Pull out every line in the listing below that contains the string "πόλεμο", matching case exactly.
⁂
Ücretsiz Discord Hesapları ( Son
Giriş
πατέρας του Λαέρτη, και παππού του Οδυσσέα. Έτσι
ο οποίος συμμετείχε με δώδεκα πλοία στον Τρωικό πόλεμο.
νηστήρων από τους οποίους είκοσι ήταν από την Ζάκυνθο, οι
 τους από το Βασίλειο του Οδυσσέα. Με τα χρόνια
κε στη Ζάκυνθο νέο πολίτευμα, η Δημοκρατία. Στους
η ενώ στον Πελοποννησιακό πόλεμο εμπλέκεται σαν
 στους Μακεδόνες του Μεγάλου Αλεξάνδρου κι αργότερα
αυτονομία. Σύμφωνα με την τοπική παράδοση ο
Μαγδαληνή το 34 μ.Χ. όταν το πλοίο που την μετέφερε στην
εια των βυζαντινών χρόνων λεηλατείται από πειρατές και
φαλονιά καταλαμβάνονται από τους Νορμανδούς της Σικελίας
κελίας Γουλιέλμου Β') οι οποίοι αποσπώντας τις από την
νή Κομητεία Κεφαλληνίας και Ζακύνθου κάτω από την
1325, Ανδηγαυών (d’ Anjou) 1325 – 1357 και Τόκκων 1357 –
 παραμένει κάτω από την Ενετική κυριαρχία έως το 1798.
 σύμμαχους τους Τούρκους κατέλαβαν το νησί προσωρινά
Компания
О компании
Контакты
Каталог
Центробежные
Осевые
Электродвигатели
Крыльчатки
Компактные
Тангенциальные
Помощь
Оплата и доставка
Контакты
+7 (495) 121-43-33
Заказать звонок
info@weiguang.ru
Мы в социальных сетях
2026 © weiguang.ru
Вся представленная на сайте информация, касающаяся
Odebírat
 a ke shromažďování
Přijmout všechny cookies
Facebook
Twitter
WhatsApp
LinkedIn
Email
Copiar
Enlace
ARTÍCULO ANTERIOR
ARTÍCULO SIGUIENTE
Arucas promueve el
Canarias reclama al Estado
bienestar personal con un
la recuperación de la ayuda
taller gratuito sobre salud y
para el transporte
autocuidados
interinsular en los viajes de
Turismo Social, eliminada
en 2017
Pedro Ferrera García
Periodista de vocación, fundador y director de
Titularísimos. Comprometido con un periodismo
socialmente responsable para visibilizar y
⁂
(Task result)
ο οποίος συμμετείχε με δώδεκα πλοία στον Τρωικό πόλεμο.
η ενώ στον Πελοποννησιακό πόλεμο εμπλέκεται σαν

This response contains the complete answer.